> **Your goal**
Set down exactly the lines in the records below that run from the line with "Byta iPhone Baksida" to the line with "Formação Médica com", inclusive, and nothing more.

> **Input**
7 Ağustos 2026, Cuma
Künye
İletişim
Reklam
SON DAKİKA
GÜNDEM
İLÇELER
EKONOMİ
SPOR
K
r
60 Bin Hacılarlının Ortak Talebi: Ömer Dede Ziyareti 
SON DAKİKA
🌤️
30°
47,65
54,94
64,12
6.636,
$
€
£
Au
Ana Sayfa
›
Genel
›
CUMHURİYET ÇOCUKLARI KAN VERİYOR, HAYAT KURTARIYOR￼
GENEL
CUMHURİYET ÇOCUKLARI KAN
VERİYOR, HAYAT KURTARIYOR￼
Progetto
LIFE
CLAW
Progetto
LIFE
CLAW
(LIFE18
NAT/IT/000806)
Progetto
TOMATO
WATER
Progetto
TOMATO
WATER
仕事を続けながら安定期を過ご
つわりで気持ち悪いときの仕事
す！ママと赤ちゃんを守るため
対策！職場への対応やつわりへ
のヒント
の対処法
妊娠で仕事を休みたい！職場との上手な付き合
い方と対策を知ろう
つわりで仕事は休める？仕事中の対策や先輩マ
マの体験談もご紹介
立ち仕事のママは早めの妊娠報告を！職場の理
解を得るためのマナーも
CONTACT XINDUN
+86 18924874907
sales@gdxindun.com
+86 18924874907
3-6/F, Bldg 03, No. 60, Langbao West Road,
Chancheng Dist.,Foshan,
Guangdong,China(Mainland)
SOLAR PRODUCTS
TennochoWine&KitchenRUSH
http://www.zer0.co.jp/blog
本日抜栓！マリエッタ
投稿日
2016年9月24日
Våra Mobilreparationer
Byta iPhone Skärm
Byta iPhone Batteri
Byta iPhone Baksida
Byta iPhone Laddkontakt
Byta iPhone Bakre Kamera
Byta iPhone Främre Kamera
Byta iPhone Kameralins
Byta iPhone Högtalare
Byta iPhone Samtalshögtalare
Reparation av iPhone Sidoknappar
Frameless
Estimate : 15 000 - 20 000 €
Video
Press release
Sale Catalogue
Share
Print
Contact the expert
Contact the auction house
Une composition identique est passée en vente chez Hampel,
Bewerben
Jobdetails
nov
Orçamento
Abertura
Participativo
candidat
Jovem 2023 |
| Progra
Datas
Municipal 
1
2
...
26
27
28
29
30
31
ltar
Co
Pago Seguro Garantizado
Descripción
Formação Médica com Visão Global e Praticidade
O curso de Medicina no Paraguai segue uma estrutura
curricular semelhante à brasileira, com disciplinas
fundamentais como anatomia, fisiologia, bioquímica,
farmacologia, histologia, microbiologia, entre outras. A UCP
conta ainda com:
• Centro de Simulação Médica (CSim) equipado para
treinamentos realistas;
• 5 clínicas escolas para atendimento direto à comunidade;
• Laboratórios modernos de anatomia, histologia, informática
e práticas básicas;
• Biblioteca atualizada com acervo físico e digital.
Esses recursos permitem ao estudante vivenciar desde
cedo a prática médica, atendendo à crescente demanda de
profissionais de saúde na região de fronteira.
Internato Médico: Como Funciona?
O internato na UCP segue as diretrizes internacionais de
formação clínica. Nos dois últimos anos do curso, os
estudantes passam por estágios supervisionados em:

> **Exercise output**
Byta iPhone Baksida
Byta iPhone Laddkontakt
Byta iPhone Bakre Kamera
Byta iPhone Främre Kamera
Byta iPhone Kameralins
Byta iPhone Högtalare
Byta iPhone Samtalshögtalare
Reparation av iPhone Sidoknappar
Frameless
Estimate : 15 000 - 20 000 €
Video
Press release
Sale Catalogue
Share
Print
Contact the expert
Contact the auction house
Une composition identique est passée en vente chez Hampel,
Bewerben
Jobdetails
nov
Orçamento
Abertura
Participativo
candidat
Jovem 2023 |
| Progra
Datas
Municipal 
1
2
...
26
27
28
29
30
31
ltar
Co
Pago Seguro Garantizado
Descripción
Formação Médica com Visão Global e Praticidade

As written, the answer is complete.